### SET OF TASKS
1. Decide whether each statement below agrees with the business-cycle text, answering yes or no and quoting the words of the text that settle it. (a) Crusoe spends 70% of his time building or expanding his home. (b) When Crusoe injures his arm, his productivity falls by 10%. (c) Austrians worry that a drop in animal spirits might depress investment.
2. Write out the stretch of the business-cycle text from "Step two: All" through "to a recession.".

In five easy steps:
Step one: Suppose Robinson Crusoe spends 30% of his time building or expanding his home, and 70% of the time catching fish and collecting fruit. There’s no money in his island economy, but you could say that in terms of hours worked, GDP is 70% consumption and 30% investment. Then Crusoe injures his arm, and his productivity falls by 10%. Call this a “real business cycle”. Economic theory predicts that Crusoe will engage in “consumption smoothing”. Most of the decline in output will show up in less investment, with very little change in consumption. He’ll keep eating, but postpone the expansion of his hut.
Step two: All business cycles predict that investment will be unusually procyclical, much more than consumption. But some models also suggest that investment shocks cause business cycles. Keynesians worry that a drop in animal spirits might depress investment, and this would reduce AD via the multiplier effect. Austrians worry that an excessive burst in investment might lead to malinvestment, and the resulting hangover could lead to a recession.

### RECORD SET
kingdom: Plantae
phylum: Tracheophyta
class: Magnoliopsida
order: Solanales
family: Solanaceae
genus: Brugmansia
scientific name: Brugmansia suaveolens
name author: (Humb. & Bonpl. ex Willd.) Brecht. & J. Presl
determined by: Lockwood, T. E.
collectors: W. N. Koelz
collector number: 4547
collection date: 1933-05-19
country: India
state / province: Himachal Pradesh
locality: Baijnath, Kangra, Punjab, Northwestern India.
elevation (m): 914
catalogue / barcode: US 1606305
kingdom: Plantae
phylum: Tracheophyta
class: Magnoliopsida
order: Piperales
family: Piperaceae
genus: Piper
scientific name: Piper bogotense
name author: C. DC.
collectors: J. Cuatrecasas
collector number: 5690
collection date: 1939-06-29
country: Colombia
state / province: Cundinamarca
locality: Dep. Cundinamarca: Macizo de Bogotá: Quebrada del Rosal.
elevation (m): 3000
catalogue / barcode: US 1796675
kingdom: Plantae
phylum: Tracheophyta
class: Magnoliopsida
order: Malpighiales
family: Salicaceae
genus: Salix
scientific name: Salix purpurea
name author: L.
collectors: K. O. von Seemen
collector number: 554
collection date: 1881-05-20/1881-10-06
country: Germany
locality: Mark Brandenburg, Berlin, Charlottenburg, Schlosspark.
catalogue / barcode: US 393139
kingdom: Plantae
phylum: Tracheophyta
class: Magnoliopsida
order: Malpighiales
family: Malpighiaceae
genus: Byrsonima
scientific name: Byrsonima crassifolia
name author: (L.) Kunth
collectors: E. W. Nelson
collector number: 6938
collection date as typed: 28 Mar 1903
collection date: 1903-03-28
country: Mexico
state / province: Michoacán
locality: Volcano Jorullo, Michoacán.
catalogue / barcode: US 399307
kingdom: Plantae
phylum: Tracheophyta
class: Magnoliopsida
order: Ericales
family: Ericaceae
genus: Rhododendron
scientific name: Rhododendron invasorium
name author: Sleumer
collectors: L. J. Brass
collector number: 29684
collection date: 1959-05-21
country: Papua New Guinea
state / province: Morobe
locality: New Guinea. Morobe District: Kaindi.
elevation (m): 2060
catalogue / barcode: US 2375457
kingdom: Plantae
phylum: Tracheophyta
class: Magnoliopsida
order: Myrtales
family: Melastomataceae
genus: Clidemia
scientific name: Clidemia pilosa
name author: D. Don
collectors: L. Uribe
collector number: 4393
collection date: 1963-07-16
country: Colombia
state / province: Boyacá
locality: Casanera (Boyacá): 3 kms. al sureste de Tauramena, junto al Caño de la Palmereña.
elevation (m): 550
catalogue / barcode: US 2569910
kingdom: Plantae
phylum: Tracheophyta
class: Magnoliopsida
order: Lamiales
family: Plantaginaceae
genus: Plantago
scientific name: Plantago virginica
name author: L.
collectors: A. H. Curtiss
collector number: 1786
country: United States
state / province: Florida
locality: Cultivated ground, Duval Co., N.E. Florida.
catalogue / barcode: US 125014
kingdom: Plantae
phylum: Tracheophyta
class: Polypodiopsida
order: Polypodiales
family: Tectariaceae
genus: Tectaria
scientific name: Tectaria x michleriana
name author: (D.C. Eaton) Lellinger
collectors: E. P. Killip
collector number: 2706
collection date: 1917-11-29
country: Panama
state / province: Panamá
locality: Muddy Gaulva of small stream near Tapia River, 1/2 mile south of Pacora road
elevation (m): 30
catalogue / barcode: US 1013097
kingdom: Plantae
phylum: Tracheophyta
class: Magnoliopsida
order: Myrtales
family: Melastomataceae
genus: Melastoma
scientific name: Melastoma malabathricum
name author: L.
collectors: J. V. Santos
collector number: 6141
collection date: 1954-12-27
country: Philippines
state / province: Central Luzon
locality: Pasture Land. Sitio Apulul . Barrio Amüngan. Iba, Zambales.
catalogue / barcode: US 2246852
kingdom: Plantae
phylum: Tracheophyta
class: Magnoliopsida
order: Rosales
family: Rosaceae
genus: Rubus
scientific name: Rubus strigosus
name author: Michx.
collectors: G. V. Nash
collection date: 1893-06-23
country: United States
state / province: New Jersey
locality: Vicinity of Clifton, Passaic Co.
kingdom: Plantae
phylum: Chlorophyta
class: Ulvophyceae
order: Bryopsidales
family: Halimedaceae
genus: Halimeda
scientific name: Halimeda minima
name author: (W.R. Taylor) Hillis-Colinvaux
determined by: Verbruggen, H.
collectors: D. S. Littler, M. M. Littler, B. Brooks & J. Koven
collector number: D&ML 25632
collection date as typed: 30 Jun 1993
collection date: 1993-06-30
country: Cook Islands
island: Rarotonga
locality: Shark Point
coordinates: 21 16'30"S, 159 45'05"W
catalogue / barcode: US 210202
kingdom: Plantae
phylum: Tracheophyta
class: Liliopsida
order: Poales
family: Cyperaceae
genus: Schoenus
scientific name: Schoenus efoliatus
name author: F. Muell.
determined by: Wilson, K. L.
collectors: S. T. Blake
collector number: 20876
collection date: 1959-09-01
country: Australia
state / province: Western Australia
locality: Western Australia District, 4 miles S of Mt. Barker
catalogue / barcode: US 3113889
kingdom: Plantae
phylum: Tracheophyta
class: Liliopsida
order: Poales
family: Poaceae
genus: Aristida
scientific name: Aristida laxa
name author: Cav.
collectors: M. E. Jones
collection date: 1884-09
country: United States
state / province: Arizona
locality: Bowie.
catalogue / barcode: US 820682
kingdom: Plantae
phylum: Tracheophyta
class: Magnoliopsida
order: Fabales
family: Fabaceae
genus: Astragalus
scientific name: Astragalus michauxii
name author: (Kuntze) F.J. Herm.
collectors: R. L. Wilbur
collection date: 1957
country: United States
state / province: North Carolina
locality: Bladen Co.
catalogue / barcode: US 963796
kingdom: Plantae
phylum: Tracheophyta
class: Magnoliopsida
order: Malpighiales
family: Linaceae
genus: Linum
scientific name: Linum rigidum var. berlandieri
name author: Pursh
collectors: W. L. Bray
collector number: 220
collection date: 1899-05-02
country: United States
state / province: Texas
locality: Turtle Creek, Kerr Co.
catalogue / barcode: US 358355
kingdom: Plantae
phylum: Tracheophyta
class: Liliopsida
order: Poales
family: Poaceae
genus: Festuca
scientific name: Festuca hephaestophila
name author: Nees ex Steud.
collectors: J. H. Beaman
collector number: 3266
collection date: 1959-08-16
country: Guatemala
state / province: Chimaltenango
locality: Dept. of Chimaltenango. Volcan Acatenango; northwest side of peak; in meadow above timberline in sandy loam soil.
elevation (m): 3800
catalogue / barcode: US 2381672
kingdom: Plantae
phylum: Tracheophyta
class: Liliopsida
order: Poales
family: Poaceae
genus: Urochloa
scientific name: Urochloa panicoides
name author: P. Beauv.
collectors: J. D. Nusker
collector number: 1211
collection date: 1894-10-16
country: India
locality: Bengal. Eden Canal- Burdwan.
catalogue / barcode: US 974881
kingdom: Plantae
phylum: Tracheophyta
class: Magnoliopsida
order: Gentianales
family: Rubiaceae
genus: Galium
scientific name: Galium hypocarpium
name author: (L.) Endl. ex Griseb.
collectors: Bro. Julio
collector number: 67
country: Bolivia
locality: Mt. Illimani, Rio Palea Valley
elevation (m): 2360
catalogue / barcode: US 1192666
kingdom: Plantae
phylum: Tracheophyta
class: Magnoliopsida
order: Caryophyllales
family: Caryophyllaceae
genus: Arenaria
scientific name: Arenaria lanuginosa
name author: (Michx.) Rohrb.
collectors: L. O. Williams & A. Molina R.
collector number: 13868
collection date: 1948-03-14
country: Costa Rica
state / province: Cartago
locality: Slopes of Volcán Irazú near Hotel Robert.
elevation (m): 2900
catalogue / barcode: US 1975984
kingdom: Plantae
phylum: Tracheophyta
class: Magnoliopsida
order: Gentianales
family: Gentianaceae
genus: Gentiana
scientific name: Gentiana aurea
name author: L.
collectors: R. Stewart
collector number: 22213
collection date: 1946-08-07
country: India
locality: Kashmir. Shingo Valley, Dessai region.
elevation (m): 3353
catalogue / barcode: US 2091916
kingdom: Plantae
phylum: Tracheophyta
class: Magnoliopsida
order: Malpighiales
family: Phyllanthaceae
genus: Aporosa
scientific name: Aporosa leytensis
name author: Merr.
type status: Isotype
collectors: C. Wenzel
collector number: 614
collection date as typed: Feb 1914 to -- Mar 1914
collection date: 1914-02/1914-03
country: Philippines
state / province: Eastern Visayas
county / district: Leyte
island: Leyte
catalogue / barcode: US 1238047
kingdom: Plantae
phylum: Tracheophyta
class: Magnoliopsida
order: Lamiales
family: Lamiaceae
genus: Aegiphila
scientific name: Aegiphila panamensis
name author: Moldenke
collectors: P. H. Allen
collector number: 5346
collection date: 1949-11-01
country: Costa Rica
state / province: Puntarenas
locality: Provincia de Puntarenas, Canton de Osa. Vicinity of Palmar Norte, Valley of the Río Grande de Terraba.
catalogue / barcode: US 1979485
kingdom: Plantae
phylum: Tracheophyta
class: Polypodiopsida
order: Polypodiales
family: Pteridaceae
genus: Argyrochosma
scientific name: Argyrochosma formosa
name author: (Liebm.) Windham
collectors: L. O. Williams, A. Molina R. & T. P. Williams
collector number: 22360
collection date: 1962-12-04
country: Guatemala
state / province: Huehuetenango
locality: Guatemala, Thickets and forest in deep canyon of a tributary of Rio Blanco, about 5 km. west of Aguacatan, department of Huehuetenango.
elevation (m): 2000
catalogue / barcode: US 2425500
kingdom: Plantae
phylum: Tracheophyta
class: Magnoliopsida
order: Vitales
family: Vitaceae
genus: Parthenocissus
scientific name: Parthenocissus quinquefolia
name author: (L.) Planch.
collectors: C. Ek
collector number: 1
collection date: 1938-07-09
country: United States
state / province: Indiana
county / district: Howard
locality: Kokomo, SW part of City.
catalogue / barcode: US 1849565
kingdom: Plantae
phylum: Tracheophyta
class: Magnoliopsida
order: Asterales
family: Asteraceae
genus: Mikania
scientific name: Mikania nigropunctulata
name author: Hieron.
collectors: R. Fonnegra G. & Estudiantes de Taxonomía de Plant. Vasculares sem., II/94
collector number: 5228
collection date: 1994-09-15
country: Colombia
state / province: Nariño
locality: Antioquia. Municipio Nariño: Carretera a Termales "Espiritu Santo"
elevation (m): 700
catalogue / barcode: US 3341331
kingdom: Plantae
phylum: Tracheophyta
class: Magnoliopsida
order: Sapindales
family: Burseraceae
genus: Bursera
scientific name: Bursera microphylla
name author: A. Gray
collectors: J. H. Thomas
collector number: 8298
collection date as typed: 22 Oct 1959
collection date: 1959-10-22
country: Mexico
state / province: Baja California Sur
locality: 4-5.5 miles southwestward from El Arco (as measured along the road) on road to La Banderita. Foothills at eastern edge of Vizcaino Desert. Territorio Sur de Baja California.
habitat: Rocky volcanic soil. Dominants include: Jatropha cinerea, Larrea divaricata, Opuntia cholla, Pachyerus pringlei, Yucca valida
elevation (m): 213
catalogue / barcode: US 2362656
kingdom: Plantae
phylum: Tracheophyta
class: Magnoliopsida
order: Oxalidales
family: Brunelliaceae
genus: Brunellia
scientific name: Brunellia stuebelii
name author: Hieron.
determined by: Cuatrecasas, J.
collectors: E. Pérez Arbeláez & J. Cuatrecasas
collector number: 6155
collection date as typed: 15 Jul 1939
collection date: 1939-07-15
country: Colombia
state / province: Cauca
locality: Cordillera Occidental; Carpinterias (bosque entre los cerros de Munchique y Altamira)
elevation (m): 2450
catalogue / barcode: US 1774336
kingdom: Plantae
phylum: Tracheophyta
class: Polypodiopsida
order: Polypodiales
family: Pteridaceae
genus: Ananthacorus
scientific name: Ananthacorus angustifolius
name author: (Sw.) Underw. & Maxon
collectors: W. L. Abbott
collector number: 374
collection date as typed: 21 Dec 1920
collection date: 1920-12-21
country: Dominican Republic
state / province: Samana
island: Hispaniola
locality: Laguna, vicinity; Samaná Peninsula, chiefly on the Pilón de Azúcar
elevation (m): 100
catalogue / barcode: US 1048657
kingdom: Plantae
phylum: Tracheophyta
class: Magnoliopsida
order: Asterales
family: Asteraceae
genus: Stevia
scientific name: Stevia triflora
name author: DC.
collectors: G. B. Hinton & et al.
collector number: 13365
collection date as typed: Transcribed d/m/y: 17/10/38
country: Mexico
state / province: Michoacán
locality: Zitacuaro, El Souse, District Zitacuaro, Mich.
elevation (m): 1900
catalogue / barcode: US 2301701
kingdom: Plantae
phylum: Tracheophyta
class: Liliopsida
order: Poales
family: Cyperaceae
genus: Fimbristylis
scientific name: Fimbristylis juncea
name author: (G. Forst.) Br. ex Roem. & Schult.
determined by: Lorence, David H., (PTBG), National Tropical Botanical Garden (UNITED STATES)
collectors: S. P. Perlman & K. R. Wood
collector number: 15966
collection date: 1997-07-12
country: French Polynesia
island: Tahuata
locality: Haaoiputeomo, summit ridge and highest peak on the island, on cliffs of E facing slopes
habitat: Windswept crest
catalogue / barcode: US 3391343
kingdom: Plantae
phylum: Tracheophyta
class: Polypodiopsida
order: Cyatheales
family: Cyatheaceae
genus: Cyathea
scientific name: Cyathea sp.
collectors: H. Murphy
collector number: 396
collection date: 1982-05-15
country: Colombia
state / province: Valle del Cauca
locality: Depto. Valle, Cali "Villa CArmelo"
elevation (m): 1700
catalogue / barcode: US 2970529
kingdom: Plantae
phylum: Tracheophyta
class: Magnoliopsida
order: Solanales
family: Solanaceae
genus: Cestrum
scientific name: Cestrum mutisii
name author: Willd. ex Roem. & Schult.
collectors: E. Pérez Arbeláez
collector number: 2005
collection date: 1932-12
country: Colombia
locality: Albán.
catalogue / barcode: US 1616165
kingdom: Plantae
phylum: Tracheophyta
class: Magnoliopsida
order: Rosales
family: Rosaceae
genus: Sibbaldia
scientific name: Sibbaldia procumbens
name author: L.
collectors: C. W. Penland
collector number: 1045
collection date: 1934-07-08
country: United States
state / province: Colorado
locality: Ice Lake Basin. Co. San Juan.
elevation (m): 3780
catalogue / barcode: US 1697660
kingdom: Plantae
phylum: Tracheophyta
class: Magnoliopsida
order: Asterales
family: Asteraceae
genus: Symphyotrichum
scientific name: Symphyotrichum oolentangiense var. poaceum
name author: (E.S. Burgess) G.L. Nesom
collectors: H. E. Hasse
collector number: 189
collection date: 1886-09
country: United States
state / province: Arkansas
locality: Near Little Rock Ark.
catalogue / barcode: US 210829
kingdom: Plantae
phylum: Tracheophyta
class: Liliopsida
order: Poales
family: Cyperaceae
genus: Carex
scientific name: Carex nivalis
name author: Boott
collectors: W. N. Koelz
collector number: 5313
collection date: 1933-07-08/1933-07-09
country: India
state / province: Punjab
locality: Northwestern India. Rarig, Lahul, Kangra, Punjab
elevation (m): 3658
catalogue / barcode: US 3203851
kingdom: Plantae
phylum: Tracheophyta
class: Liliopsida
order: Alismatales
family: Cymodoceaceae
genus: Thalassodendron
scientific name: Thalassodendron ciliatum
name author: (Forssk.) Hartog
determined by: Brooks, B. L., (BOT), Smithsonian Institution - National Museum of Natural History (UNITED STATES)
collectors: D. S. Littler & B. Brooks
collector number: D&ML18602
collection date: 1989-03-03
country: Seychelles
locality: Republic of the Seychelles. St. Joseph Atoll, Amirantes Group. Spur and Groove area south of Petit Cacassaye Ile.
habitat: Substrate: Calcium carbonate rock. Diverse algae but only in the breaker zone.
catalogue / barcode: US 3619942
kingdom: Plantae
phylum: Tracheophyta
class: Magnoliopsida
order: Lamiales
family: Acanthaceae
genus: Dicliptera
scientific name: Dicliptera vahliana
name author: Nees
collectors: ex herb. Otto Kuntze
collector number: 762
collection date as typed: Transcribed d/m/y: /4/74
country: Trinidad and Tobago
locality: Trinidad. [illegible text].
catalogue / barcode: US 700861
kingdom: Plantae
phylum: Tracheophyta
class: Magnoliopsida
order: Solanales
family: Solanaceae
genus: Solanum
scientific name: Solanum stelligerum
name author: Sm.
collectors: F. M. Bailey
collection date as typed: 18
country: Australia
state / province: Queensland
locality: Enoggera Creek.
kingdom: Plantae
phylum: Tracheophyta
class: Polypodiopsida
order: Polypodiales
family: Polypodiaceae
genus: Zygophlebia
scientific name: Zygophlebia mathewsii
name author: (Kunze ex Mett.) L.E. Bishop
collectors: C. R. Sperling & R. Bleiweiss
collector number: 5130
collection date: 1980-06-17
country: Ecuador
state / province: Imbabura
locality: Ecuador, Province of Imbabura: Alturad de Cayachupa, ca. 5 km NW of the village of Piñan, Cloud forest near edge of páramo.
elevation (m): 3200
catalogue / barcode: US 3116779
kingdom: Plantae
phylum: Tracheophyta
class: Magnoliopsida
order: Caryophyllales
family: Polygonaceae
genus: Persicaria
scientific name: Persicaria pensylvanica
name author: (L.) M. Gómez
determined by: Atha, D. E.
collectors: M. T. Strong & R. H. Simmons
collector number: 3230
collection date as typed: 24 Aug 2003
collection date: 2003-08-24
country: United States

### RESULTS
1.
(a) No: "Suppose Robinson Crusoe spends 30% of his time building or expanding his home"
(b) Yes: "Then Crusoe injures his arm, and his productivity falls by 10%."
(c) No: "Keynesians worry that a drop in animal spirits might depress investment"

2.
Step two: All business cycles predict that investment will be unusually procyclical, much more than consumption. But some models also suggest that investment shocks cause business cycles. Keynesians worry that a drop in animal spirits might depress investment, and this would reduce AD via the multiplier effect. Austrians worry that an excessive burst in investment might lead to malinvestment, and the resulting hangover could lead to a recession.